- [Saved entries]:
··········
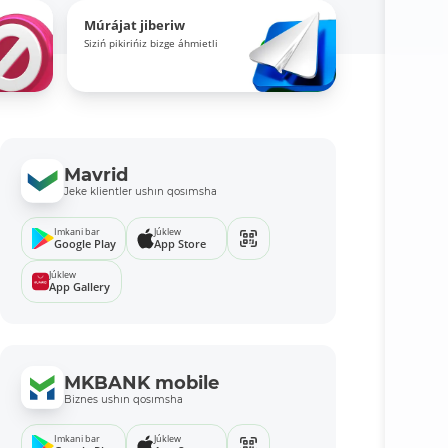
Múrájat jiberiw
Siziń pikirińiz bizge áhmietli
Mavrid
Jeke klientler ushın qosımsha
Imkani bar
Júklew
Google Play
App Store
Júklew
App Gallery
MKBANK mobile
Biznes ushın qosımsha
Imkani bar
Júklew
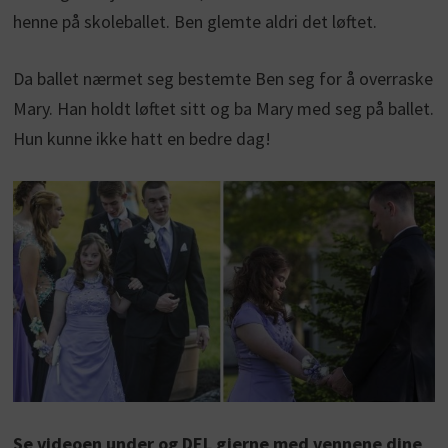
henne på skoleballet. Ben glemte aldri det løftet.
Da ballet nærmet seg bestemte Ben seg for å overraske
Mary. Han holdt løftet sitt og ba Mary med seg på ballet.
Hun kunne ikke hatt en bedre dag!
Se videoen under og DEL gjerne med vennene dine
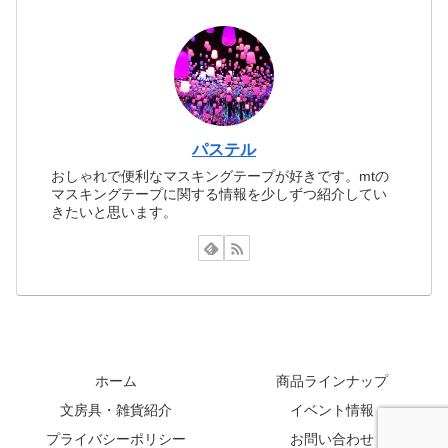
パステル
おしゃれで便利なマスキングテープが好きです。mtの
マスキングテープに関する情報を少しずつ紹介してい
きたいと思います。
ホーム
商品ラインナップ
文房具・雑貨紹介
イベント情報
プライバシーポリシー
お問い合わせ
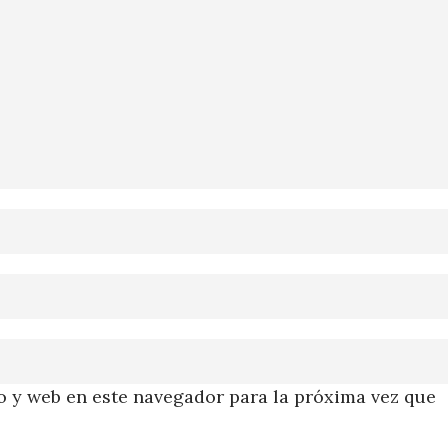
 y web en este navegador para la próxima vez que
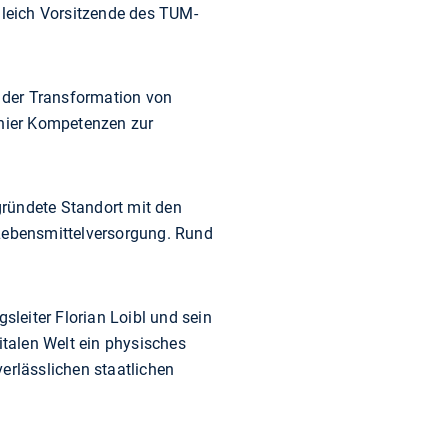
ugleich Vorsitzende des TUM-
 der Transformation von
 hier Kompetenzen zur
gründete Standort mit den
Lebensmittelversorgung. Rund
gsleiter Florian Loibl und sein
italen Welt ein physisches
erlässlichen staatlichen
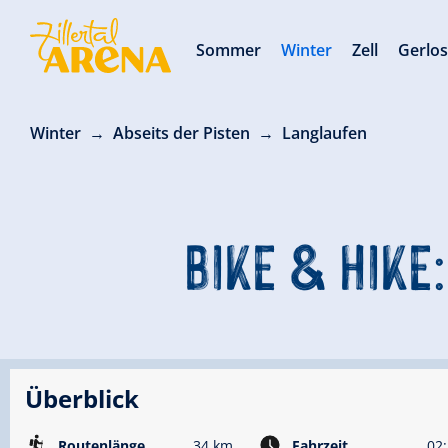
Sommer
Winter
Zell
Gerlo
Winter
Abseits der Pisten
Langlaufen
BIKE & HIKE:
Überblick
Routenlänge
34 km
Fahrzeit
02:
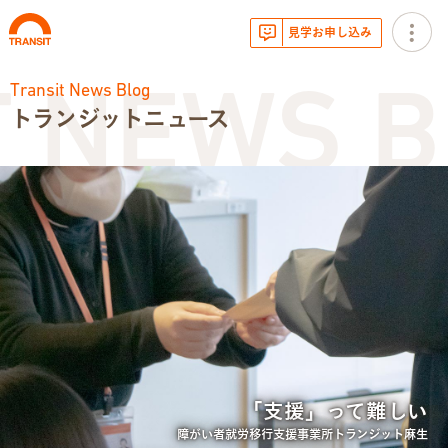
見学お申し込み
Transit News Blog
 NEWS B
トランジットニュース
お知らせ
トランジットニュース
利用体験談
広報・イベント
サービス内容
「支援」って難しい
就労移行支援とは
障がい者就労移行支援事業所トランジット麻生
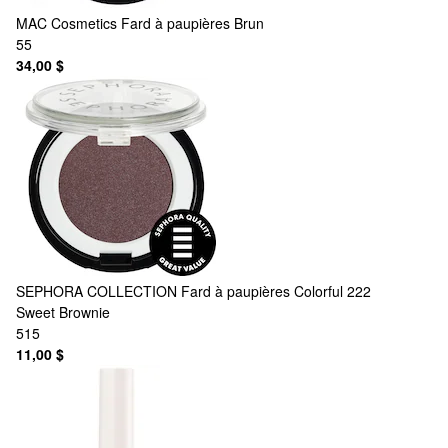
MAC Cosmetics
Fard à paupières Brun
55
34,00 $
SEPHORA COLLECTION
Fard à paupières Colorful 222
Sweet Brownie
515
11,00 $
··········
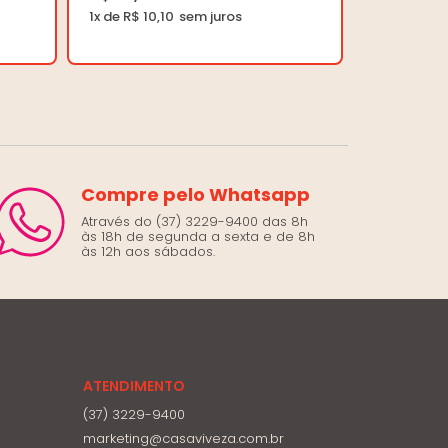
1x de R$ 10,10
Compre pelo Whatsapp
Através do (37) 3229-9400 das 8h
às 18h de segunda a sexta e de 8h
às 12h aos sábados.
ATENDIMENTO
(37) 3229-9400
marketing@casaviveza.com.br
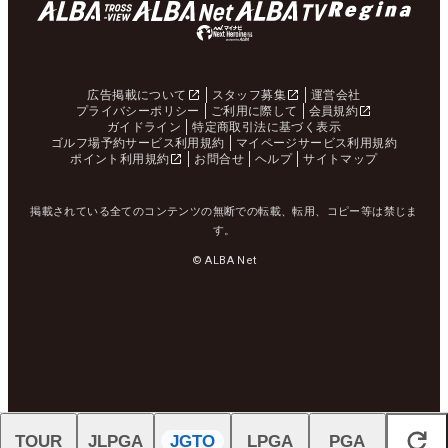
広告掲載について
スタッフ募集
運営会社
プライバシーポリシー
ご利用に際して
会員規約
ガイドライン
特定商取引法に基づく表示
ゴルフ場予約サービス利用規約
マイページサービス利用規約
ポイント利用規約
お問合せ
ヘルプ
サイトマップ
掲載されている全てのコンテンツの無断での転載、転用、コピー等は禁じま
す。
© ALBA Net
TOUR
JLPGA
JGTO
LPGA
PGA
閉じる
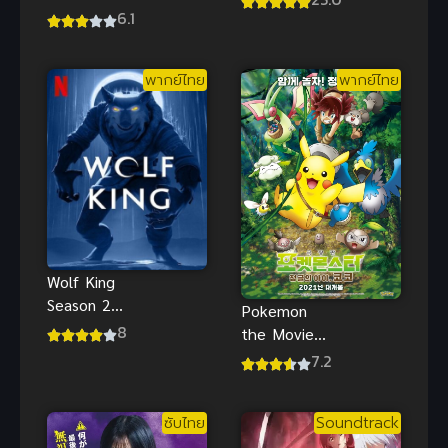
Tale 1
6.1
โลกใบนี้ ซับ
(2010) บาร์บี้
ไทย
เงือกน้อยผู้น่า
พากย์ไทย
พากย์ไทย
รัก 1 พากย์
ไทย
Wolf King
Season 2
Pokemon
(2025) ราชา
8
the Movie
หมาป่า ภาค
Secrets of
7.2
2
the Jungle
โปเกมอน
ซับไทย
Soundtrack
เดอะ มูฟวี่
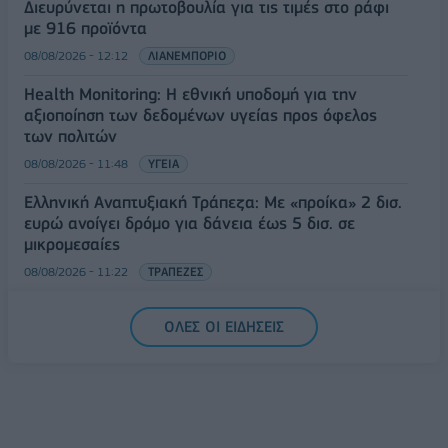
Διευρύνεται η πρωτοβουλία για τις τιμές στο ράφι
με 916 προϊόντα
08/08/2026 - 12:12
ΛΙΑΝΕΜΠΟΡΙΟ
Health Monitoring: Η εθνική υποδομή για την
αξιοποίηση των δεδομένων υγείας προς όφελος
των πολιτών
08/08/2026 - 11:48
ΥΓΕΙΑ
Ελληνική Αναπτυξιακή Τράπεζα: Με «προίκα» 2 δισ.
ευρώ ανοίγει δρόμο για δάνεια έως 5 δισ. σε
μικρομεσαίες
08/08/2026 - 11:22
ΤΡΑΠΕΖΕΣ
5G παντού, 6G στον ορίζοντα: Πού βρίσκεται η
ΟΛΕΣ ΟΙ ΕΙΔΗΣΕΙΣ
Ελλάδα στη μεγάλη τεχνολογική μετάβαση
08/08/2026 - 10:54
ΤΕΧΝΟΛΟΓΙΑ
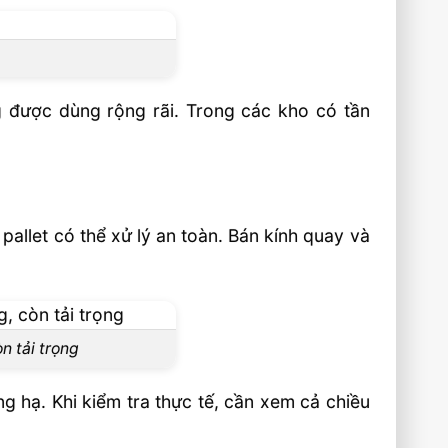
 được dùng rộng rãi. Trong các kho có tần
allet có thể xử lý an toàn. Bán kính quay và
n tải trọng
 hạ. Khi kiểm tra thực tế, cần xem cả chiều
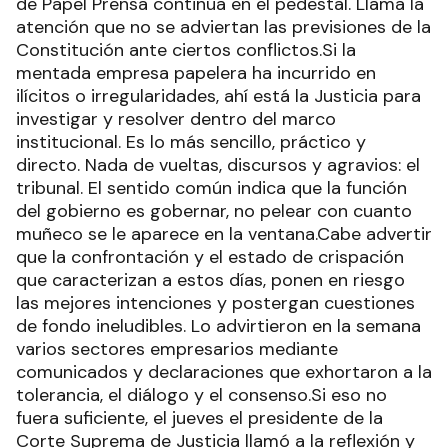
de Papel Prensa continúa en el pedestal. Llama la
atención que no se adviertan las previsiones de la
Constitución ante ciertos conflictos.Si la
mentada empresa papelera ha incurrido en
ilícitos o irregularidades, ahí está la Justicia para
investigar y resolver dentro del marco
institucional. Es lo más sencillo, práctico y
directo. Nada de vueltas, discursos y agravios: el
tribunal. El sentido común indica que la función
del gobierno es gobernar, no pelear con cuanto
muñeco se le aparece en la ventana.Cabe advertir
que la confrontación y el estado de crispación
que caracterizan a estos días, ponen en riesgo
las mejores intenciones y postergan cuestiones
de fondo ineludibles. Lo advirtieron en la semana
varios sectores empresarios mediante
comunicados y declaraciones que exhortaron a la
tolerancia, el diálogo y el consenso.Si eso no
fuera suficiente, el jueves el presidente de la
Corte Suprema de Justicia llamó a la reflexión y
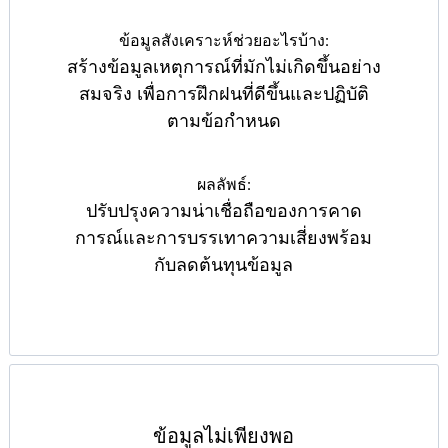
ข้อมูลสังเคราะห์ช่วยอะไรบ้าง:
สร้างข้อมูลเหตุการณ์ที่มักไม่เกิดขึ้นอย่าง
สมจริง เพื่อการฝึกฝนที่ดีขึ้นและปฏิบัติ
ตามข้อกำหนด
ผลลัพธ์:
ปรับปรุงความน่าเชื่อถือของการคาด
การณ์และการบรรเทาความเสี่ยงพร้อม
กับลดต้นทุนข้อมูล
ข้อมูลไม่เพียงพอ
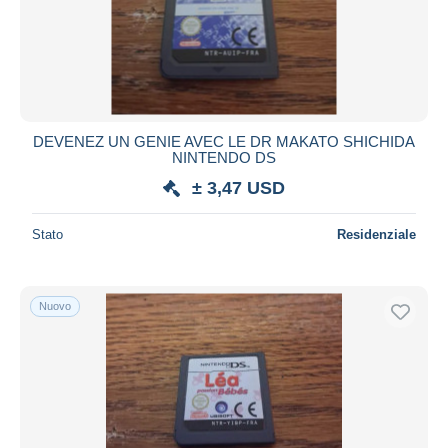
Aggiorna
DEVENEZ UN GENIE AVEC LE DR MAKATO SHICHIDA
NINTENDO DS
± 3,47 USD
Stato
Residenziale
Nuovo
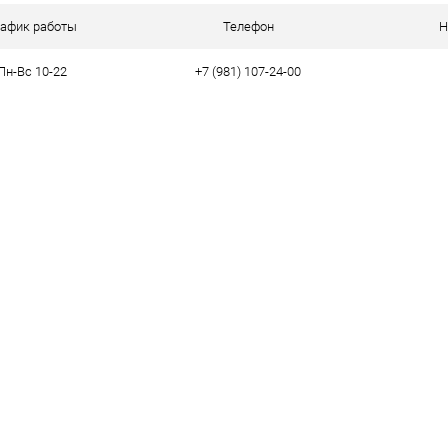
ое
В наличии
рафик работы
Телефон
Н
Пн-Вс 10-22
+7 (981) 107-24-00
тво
··········
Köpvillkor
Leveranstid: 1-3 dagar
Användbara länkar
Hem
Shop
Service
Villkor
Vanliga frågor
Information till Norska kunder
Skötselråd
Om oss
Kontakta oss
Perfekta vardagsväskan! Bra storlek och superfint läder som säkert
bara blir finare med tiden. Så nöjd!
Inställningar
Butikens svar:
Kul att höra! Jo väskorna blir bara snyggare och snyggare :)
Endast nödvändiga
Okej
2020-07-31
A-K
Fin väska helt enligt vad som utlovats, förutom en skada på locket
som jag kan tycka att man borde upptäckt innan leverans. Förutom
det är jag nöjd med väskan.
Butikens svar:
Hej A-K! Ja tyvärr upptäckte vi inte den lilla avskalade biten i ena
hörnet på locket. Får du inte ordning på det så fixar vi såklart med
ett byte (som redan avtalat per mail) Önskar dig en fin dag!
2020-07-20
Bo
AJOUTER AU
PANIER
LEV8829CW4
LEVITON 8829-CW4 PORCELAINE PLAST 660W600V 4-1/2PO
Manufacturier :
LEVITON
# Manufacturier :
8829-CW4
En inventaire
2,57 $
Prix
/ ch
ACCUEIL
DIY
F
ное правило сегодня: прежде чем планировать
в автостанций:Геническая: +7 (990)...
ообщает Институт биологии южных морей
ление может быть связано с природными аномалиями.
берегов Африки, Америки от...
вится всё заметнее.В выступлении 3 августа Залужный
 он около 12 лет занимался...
··········
Return the lines of the records from the line with "ugleich Vorsitzende des" up to and including the line with "障がい者就労移行支援事業所トランジット麻生", without the pictures.

- [WRITTEN SOLUTION]:
ugleich Vorsitzende des TUM-
 der Transformation von
 hier Kompetenzen zur
gründete Standort mit den
Lebensmittelversorgung. Rund
gsleiter Florian Loibl und sein
italen Welt ein physisches
erlässlichen staatlichen
Sommer
Winter
Zell
Gerlo
Winter
Abseits der Pisten
Langlaufen
BIKE & HIKE:
Überblick
Routenlänge
34 km
Fahrzeit
02:
見学お申し込み
Transit News Blog
 NEWS B
トランジットニュース
お知らせ
トランジットニュース
利用体験談
広報・イベント
サービス内容
「支援」って難しい
就労移行支援とは
障がい者就労移行支援事業所トランジット麻生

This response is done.